SUPPLIED TEXT section start

FieldSense wins at Space App Camp

FieldSense: helping farmers visualise up-to-date crop health data
This app is being developed by Brian Frølund, John Nielsen, Manuel Ciosici, and Mikkel Kringelbach, four computer science students from Aarhus University (Denmark).
“Joining the Space App Camp and seeing the opportunities satellite data affords in mobile applications was inspirational,” the team stated. “Winning the competition is a validation of our idea. Receiving the innovation voucher along with attending the EBN congress will help us to develop a product that augments farmer productivity.”
FieldSense handles the complexity of retrieving data from space by processing and interpreting it. The app provides easily understandable information that integrates into farms’ existing workflows. This will allow farmers to better prioritise the time they spend on oversight and precise spatial evaluation of their crop treatments.

SUPPLIED TEXT section end
AVAILABLE DATA section start

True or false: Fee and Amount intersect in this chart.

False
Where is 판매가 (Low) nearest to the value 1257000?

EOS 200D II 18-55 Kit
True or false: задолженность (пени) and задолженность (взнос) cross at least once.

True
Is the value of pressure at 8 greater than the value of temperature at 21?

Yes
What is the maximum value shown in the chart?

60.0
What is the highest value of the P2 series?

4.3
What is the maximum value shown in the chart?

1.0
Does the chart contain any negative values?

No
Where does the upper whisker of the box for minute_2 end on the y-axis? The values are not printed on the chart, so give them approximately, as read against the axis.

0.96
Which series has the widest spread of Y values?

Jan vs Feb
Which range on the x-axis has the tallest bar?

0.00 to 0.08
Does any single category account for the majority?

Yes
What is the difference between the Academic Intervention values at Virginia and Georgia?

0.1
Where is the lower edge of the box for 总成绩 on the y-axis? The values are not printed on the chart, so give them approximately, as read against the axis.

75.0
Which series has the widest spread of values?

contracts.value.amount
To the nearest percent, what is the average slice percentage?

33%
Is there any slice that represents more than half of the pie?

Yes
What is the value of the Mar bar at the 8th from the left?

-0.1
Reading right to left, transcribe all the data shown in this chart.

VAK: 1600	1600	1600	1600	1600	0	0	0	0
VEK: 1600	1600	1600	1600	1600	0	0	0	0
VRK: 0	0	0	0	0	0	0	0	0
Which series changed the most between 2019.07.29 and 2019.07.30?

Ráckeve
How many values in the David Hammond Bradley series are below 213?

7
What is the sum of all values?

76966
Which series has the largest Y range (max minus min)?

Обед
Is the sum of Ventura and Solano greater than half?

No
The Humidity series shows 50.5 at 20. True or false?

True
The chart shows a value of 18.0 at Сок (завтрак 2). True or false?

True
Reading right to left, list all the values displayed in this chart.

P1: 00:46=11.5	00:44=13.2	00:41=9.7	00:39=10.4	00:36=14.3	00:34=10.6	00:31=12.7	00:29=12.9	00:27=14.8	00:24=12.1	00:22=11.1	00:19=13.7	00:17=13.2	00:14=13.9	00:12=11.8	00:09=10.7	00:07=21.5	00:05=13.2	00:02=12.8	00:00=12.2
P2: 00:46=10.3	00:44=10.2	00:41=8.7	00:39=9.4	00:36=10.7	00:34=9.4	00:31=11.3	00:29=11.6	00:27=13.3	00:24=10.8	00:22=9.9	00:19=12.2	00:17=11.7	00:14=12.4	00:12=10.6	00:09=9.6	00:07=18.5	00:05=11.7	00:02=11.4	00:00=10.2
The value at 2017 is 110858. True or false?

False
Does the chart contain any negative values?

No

AVAILABLE DATA section end

### TASK REQUIREMENTS
a) Reproduce the passage of the FieldSense text from "FieldSense wins at" to "Aarhus University (Denmark).".
b) Condense the paragraph of the FieldSense text beginning "FieldSense handles the complexity" into a short list that keeps its main facts.

### RESULTS FOR THE EXERCISE
a)
FieldSense wins at Space App Camp

FieldSense: helping farmers visualise up-to-date crop health data
This app is being developed by Brian Frølund, John Nielsen, Manuel Ciosici, and Mikkel Kringelbach, four computer science students from Aarhus University (Denmark).

b)
- FieldSense retrieves data from space, then processes and interprets it.
- The app provides easily understandable information that integrates into farms' existing workflows.
- Farmers can thereby better prioritize the time they spend on oversight and on precise spatial evaluation of their crop treatments.